Foto: Welzhofer

Silvester ist in Israel keine große Sache. Kein Feuerwerk-Bleigießen-Luftschlangen-Rummel im Voraus. Kein Glücksklee, Schornsteinfeger und Marzipanschweinchen, die einem irgendwo auflauern.

Tel Aviv - Mit Silvester war es ein bisschen wie mit Weihnachten: Ich habe es gar nicht kommen sehen. Silvester ist in Israel keine große Sache. Kein Feuerwerk-Bleigießen-Luftschlangen-Rummel im Voraus. Kein Glücksklee, Schornsteinfeger und Marzipanschweinchen, die einem irgendwo auflauern - und keine Wo-wie-mit-wem-Fragerei schon Monate vorher. Eigentlich wollte überhaupt keiner wissen, was ich an Silvester mache.

Obwohl das tägliche Leben auch hier nach der christlichen Zeitrechnung – also nach dem Gregorianischen Kalender – läuft, feiern die meisten Neujahr nach dem jüdischen Kalender. Und danach liegt dieses Fest im September und heißt Rosh Hashana (Kopf des Jahres). Auch die Muslime haben ihre eigene Zeitrechnung und der 31. ist für sie ein Tag wie viele. Und der 1. Januar ist in Israel kein Feiertag.

Das heißt jetzt nicht, dass an Silvester gar nichts stattfindet. In Tel Aviv gibt es Partys in den Clubs und Restaurants – aber die gibt es ja eigentlich jeden Tag. Auch manche Kibbuzim werben mit Silvesterfeiern und in Städten, in denen viele arabische Christen leben, leuchtet sogar der Himmel bunt.

Ich bin am 31. in Jerusalem, in der German Colony, die einst von Templern erbaut wurde und heute eines der wenigen Amüsierviertel der Stadt ist. Auf der Hauptstraße Emek Refaim reiht sich ein Restaurant an das andere. Und obwohl ich gelesen habe, dass das Rabbinat Silvesterfeiern in koscheren Lokalen ebenso verboten hat wie den Christbaum, sind die meisten hier mit vielen bunten Luftballons geschmückt und aufblasbaren Sektflaschen und großen roten Zahlen, die das Jahr 2013 anzeigen.

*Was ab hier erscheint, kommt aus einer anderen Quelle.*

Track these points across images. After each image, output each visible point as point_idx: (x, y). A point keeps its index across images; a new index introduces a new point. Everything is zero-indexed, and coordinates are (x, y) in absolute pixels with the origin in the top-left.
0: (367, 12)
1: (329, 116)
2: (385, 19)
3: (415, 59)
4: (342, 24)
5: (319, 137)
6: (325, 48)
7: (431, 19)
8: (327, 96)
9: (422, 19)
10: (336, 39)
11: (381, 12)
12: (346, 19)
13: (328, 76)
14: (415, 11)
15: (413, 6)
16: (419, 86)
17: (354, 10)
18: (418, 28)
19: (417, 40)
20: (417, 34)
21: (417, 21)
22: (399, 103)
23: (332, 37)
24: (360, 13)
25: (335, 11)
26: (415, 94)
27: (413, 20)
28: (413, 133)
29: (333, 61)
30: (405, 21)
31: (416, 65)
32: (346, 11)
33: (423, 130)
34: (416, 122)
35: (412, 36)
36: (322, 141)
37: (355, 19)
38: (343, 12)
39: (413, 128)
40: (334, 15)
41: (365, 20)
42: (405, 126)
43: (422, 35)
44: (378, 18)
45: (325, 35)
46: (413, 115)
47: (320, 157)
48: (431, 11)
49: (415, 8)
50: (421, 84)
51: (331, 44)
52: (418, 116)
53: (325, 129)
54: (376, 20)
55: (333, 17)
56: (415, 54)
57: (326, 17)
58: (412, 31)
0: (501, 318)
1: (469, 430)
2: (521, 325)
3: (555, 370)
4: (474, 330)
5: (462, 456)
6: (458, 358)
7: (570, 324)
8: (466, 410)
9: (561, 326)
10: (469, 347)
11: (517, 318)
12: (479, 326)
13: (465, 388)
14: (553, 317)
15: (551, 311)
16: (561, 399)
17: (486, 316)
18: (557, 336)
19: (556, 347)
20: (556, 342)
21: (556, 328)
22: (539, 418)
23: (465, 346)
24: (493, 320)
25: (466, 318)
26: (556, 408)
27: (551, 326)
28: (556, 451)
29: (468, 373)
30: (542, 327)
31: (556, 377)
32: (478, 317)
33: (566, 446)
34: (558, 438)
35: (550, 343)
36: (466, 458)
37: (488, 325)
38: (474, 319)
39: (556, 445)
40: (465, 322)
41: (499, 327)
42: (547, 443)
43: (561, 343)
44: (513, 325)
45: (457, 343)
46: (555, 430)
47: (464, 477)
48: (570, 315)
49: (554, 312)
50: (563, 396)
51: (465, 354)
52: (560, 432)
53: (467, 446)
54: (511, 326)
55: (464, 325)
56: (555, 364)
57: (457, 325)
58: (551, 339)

Aber das war es dann auch schon mit der Silvesterstimmung. Um zwölf Uhr steigen keine Feuerwerke in die Luft und es so still, dass man von jenseits der Mauer zum Westjordanland viele kleine Knaller hören kann. Irgendwie hat dieses Geräusch - ebenso wie das Wort Rakete - für mich in Israel spätestens seit dem letzten Gazakrieg einen unangenehmen Beiklang. Aber in diesem Fall handelt es sich wirklich nur um Silvesterraketen, die die Menschen in den palästinensischen Städten Bethlehem und Beit Shala abfeuern. Sehen tut man sie nicht.

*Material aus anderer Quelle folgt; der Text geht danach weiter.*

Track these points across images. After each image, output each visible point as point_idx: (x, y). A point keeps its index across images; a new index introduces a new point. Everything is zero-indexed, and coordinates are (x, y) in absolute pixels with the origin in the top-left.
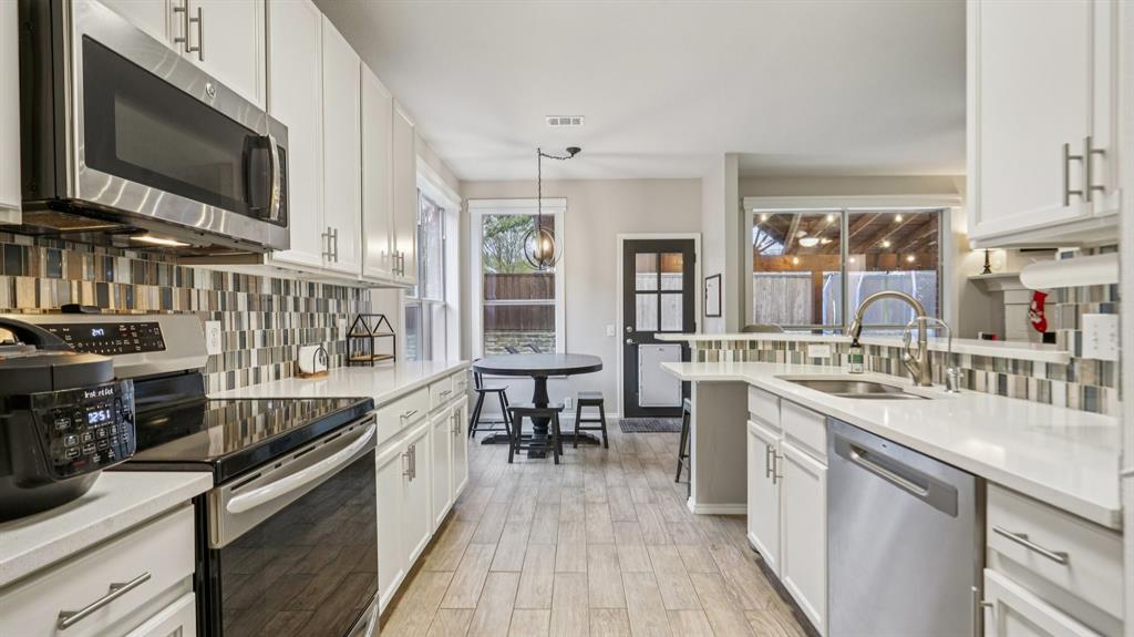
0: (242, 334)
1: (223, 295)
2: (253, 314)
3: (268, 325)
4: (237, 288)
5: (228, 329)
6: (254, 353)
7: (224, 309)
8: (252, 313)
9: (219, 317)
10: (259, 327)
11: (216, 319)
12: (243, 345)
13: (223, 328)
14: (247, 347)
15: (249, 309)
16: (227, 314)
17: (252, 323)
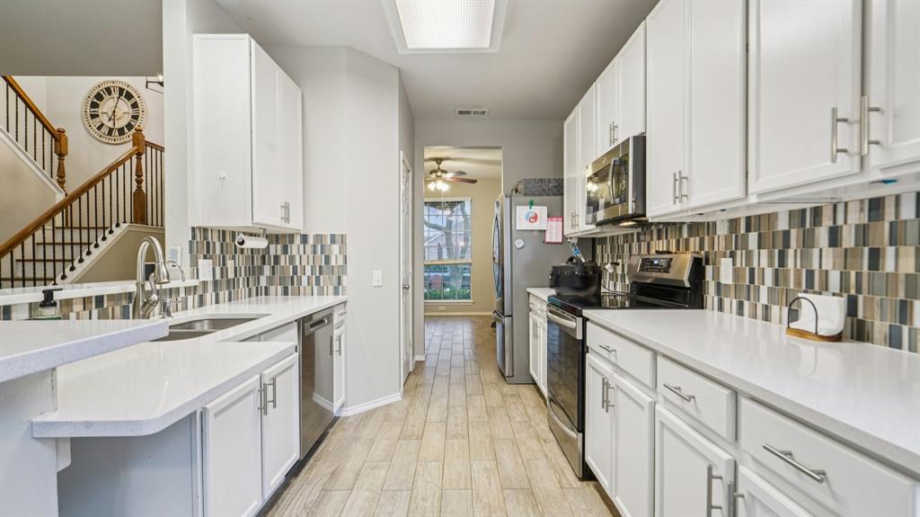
0: (752, 271)
1: (737, 236)
2: (764, 252)
3: (782, 263)
4: (748, 229)
5: (738, 265)
6: (764, 291)
7: (736, 249)
8: (762, 251)
9: (733, 255)
10: (771, 264)
11: (730, 257)
12: (752, 281)
13: (734, 264)
14: (756, 283)
15: (759, 248)
16: (739, 252)
17: (762, 260)
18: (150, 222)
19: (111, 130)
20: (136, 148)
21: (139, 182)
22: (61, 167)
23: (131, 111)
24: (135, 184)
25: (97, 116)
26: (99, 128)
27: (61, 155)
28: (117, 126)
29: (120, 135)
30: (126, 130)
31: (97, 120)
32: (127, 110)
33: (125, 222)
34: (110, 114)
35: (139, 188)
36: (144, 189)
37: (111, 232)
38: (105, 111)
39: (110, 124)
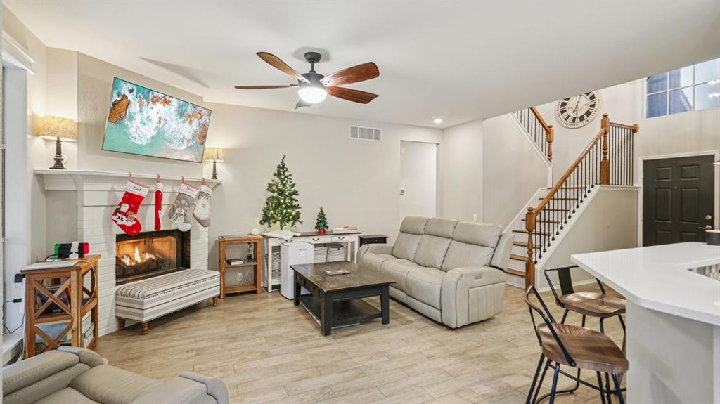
18: (611, 183)
19: (574, 119)
20: (603, 129)
21: (605, 154)
22: (550, 148)
23: (590, 103)
24: (602, 155)
25: (565, 111)
26: (566, 119)
27: (550, 142)
28: (579, 115)
29: (581, 121)
30: (585, 116)
31: (565, 114)
32: (586, 102)
33: (596, 184)
34: (574, 108)
35: (605, 158)
36: (608, 158)
37: (589, 191)
38: (570, 106)
39: (574, 115)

Ich muss daran denken, dass die Unruhen im Westjordanland seit der UN-Entscheidung, Palästina als Nichtmitgliedsstaat anzuerkennen, zunehmen. Es gibt Demonstrationen, es werden wieder vermehrt Steine auf israelische Soldaten geworfen - und die israelische Regierung treibt den Siedlungsbau unaufhaltsam voran. Manche Beobachter sehen schon das Wetterleuchten einer dritten Intifada am Himmel.

Als ich mit Sekt von den Golanhöhen auf das neue Jahr anstoße und auf das Leben (l'chaim), wünsche ich mir deshalb vor allem eines: Schalom – Frieden.

StN-Redakteurin Lisa Welzhofer lebt und arbeitet zwei Monate lang in Tel Aviv und berichtet für unsere Zeitung von dort. Sie ist Stipendiatin des „Ernst-Cramer & Teddy Kollek-Fellowship“, das deutschen Journalisten einen Aufenthalt im Nahen Osten ermöglicht.